The Global Center for Adventist-Muslim Relations (GCAMR) of the Seventh-day Adventist Church is calling church members and leaders to focus on the upcoming month of Ramadan to pray for Muslims around the world for 30 days. Ramadan, which in 2022 starts on April 2 and ends a month later on May 2, is a special period where Muslims devote their lives to spiritual matters, according to a Ramadan Prayer Diary booklet published by the GCAMR ahead of the event.
Ramadan is a time that includes “fasting 12 hours a day, reading their sacred book, and performing acts of kindness,” the Prayer Diary booklet reads. “It is the moment where they believe that God may especially visit them.”
Praying for God to Reveal Himself
GCAMR director Petras Bahadur said Adventists around the world should make a point to pray for Muslims, especially during Ramadan. “We encourage praying for them and the Muslim territories, that God will reveal Himself in a special way,” he said.

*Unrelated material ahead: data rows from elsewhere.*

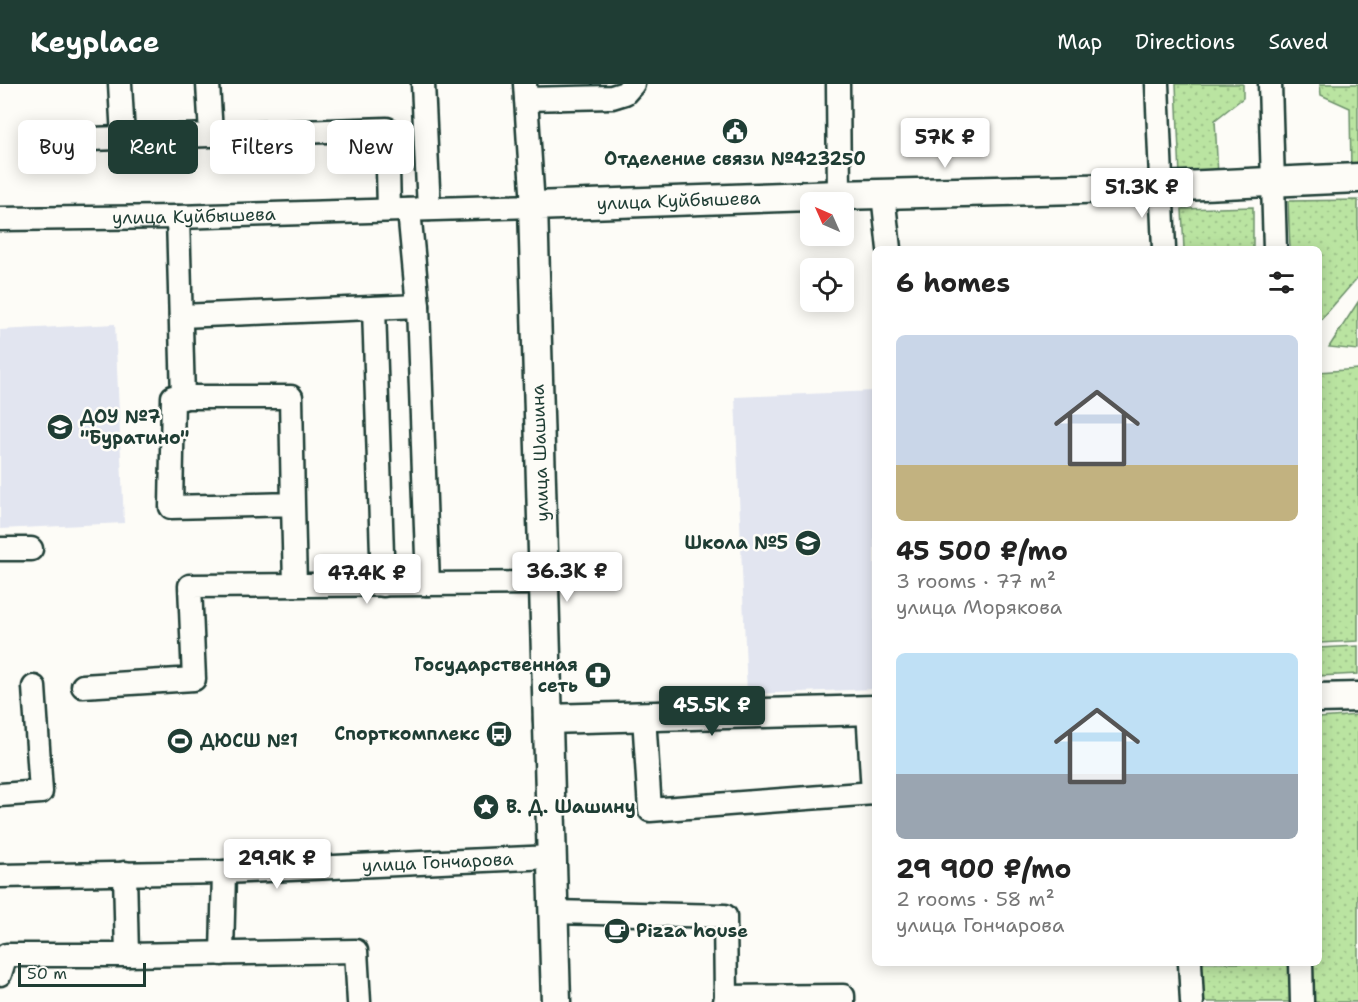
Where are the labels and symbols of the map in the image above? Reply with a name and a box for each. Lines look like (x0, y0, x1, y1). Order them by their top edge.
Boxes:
public building icon: Отделение связи №423250 (720, 116, 750, 146)
pin: 57K ₽ (903, 118, 987, 169)
place label: Отделение связи №423250 (604, 147, 866, 171)
pin: 51.3K ₽ (1087, 168, 1197, 219)
street label: улица Куйбышева (596, 186, 761, 216)
north arrow (800, 192, 854, 246)
street label: улица Куйбышева (112, 202, 276, 230)
street label: улица Шашина (526, 384, 554, 522)
place label: ДОУ №7 "Буратино" (80, 405, 189, 450)
school or university icon: ДОУ №7 "Буратино" (45, 412, 75, 442)
school or university icon: Школа №5 (793, 528, 823, 558)
place label: Школа №5 (685, 531, 788, 555)
pin: 36.3K ₽ (512, 552, 622, 603)
pin: 47.4K ₽ (312, 554, 422, 605)
place label: Государственная сеть (414, 653, 578, 698)
pharmacy icon: Государственная сеть (583, 660, 613, 690)
pin: 45.5K ₽ (657, 686, 767, 737)
bus stop icon: Спорткомплекс (484, 719, 514, 749)
place label: Спорткомплекс (334, 722, 480, 746)
sports icon: ДЮСШ №1 (165, 726, 195, 756)
place label: ДЮСШ №1 (200, 729, 298, 753)
place icon: В. Д. Шашину (471, 792, 501, 822)
place label: В. Д. Шашину (506, 795, 636, 819)
pin: 29.9K ₽ (222, 839, 332, 890)
street label: улица Гончарова (361, 847, 514, 878)
cafe icon: Pizza house (602, 916, 632, 946)
place label: Pizza house (636, 919, 748, 943)
scale bar (18, 960, 146, 988)

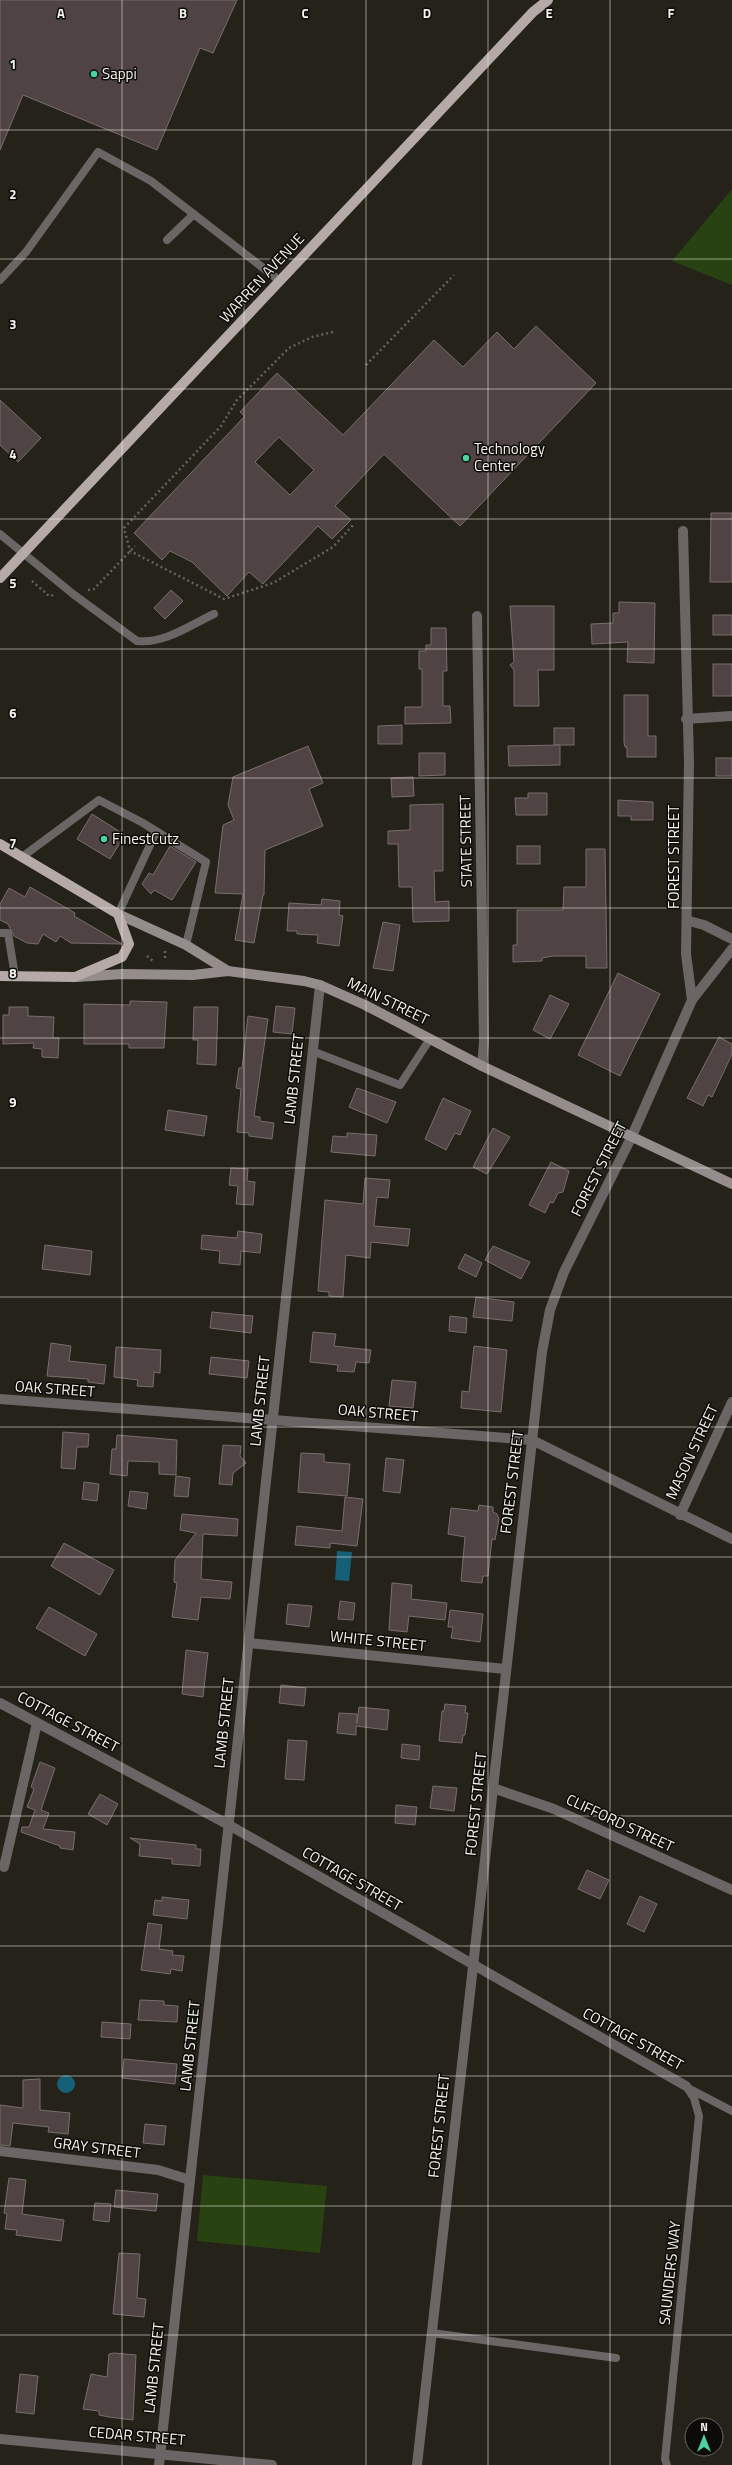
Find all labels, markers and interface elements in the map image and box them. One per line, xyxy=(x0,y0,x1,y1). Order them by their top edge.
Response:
text: A xyxy=(57,3,65,23)
text: B xyxy=(179,3,187,23)
text: C xyxy=(301,3,309,23)
text: D xyxy=(423,3,431,23)
text: E xyxy=(545,3,553,23)
text: F xyxy=(668,3,675,23)
text: 1 xyxy=(9,54,17,74)
place label: Sappi xyxy=(102,62,137,85)
marker: Sappi xyxy=(89,69,99,79)
text: 2 xyxy=(9,184,17,204)
street label: WARREN AVENUE xyxy=(214,227,310,328)
text: 3 xyxy=(9,314,17,334)
place label: Technology Center xyxy=(474,437,545,477)
text: 4 xyxy=(9,444,17,464)
marker: Technology Center xyxy=(461,453,471,463)
text: 5 xyxy=(9,573,17,593)
text: 6 xyxy=(9,703,17,723)
street label: STATE STREET xyxy=(453,794,478,888)
street label: FOREST STREET xyxy=(662,805,685,909)
place label: FinestCutz xyxy=(112,827,179,850)
text: 7 xyxy=(9,833,17,853)
marker: FinestCutz xyxy=(99,834,109,844)
text: 8 xyxy=(9,963,17,983)
street label: MAIN STREET xyxy=(343,971,433,1030)
street label: LAMB STREET xyxy=(277,1032,310,1125)
text: 9 xyxy=(9,1092,17,1112)
street label: FOREST STREET xyxy=(565,1117,632,1220)
street label: LAMB STREET xyxy=(243,1354,276,1447)
street label: OAK STREET xyxy=(14,1374,96,1403)
street label: OAK STREET xyxy=(337,1398,419,1427)
street label: MASON STREET xyxy=(659,1400,724,1503)
street label: FOREST STREET xyxy=(494,1429,529,1535)
street label: WHITE STREET xyxy=(329,1624,427,1657)
street label: LAMB STREET xyxy=(207,1676,240,1769)
street label: COTTAGE STREET xyxy=(13,1685,123,1758)
street label: FOREST STREET xyxy=(459,1751,492,1857)
street label: CLIFFORD STREET xyxy=(563,1788,678,1858)
street label: COTTAGE STREET xyxy=(298,1841,407,1917)
street label: LAMB STREET xyxy=(173,1999,206,2092)
street label: COTTAGE STREET xyxy=(579,2001,688,2076)
street label: FOREST STREET xyxy=(422,2073,455,2179)
street label: GRAY STREET xyxy=(52,2131,142,2164)
street label: SAUNDERS WAY xyxy=(653,2220,686,2326)
street label: LAMB STREET xyxy=(137,2321,170,2414)
north arrow xyxy=(684,2417,724,2457)
text: N xyxy=(700,2419,708,2435)
street label: CEDAR STREET xyxy=(88,2420,187,2451)

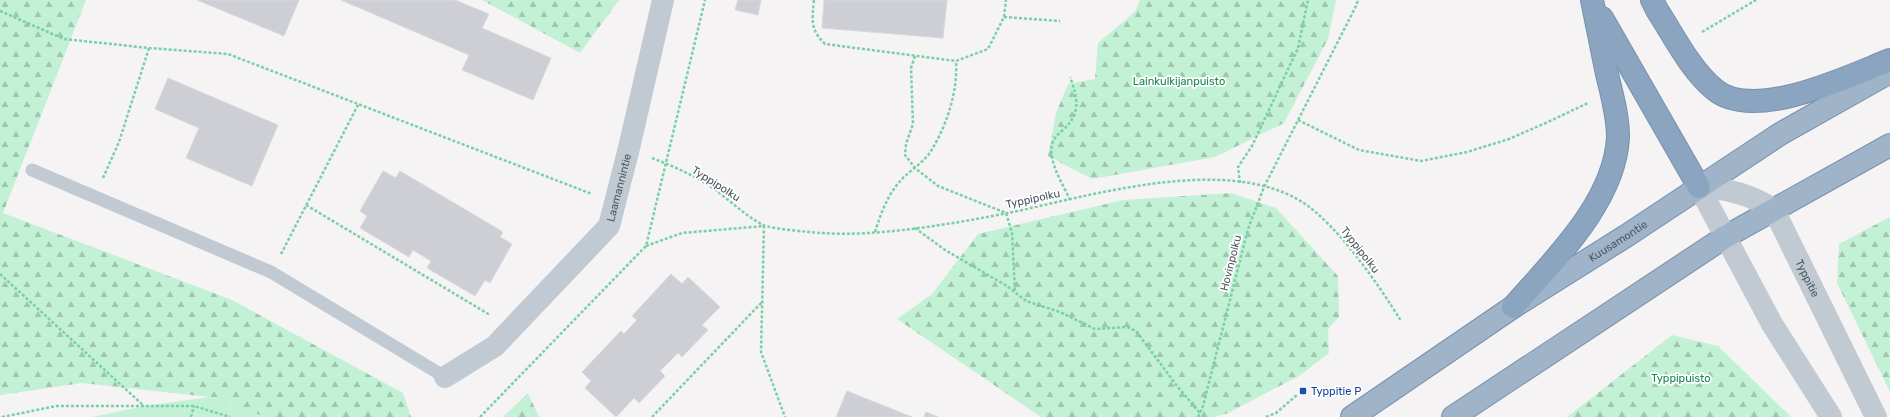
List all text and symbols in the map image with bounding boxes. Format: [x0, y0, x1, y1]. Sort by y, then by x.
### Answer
park label: Lainkulkijanpuisto [1133, 75, 1225, 88]
street label: Laamannintie [604, 152, 634, 223]
street label: Typpipolku [689, 164, 743, 204]
street label: Typpipolku [1005, 187, 1061, 211]
street label: Kuusamontie [1586, 217, 1650, 264]
street label: Typpipolku [1338, 224, 1382, 276]
street label: Hovinpolku [1218, 234, 1244, 292]
street label: Typpitie [1793, 257, 1822, 299]
park label: Typpipuisto [1651, 372, 1711, 385]
place label: Typpitie P [1311, 385, 1361, 398]
marker: Typpitie P [1298, 386, 1308, 396]

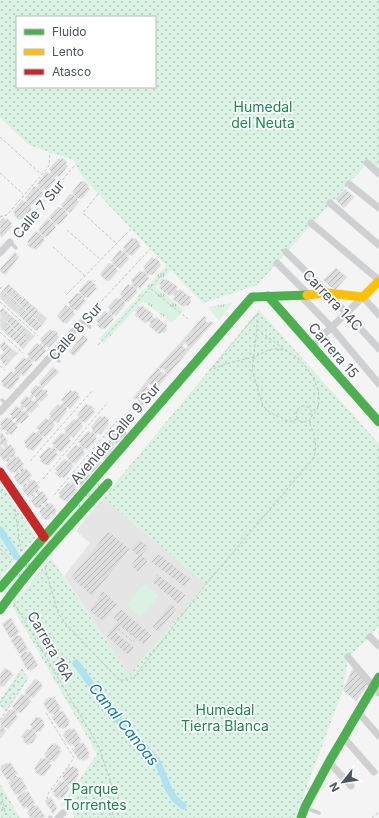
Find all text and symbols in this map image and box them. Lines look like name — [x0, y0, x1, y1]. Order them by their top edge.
legend — [16, 16, 156, 88]
text: Fluido — [52, 24, 87, 39]
text: Lento — [52, 44, 84, 59]
text: Atasco — [52, 64, 91, 79]
park label: Humedal del Neuta — [231, 98, 295, 131]
street label: Calle 7 Sur — [9, 176, 67, 242]
street label: Carrera 14C — [300, 266, 366, 334]
street label: Calle 8 Sur — [45, 299, 105, 363]
street label: Carrera 15 — [305, 319, 363, 381]
street label: Avenida Calle 9 Sur — [66, 379, 164, 487]
street label: Carrera 16A — [24, 608, 78, 684]
water label: Canal Canoas — [85, 679, 163, 769]
park label: Humedal Tierra Blanca — [181, 701, 269, 734]
north arrow — [323, 762, 363, 802]
park label: Parque Torrentes — [63, 780, 127, 813]
text: N — [326, 780, 342, 794]

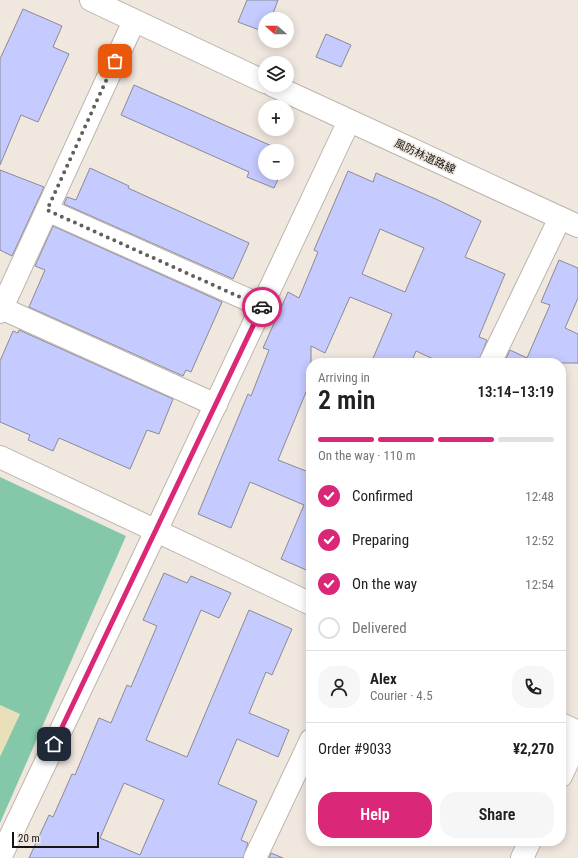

The purpose of the Ramadan Prayer Diary is to engage Adventist members and local churches around the world to pray for Muslim cities during the entire Ramadan season, Bahadur explained. “With the Prayer Diary as a guide, our churches can focus on one Muslim city each day of Ramadan and pray that God will open the hearts of our Muslim brothers and sisters to receive the love of Jesus,” he said. “Our churches can also show the love of Jesus to the Muslims in their communities through acts of kindness during the Ramadan season.”
Praying for 30 Cities
It is not the first time the GCAMR has produced a Prayer Diary. In 2021, the diary focused more generally on countries with a strong Muslim presence. In 2022, the diary focuses more specifically on several cities in the European, American, African, and Asian continents and the Middle East with a strong Muslim presence. The reading provides brief information about the history, demography, touristic sites, and challenges of the city. Every day also includes a Bible text and prayer points based on the identified needs in each of the 30 cities selected.
The Ramadan Prayer Diary launches on April 2, 2022, as church members pray for the city of Nur-Sultan (former Astana), the capital of Kazakhstan. The city has gone through several name changes, which has created some challenges among some of the population who feel there was no need for a change.
Following the 2022 specific approach, Adventist leaders are calling church members around the world to pray on April 2 that Nur-Sultan residents come to have some harmony regarding the city name, and that God may create a desire in the hearts of the city dwellers for the hope that is found in Him.
During the following days, church members will pray for Melbourne, Australia, where there is an estimated population of nearly 200,000 Muslims.* Church members are called to pray for the northern city suburbs with a strong Muslim presence.
Other cities include Cape Town (South Africa), Berlin (Germany), and Mombasa (Kenya). Also Cairo (Egypt), Istanbul (Turkey), and Karachi (Pakistan), besides 20 more cities. The list ends on May 2, when Adventist church members are invited to pray for Medina (Saudi Arabia).
The Last 10 Days
The last 10 days of Ramadan are deemed to be very important for Muslims. During these last 10 days, Muslims spend long hours reading the Qur’an, praying in the mosques and at home. For this specific period, the GCAMR is recommending spending 10 days of prayer globally, which can be done virtually in sessions one to two hours long.
For the first nine days, selected divisions of the Adventist Church will organize and coordinate special prayer sessions, and on the tenth day, GCAMR will facilitate the program. The May 1 program, livestreamed from 9:00-10:30 a.m. EST, will include a virtual Global Ramadan Prayer Day led by Adventist Church president Ted N. C. Wilson.
“We recommend that during the last 10 days of global prayer sessions, church pastors and members in the selected cities be fully involved in prayer ministry and carrying out acts of kindness among their acquaintances and Muslim communities,” the GCAMR said.
*Statistics provided by the Global Center of Adventist-Muslim Relations of the Seventh-day Adventist Church.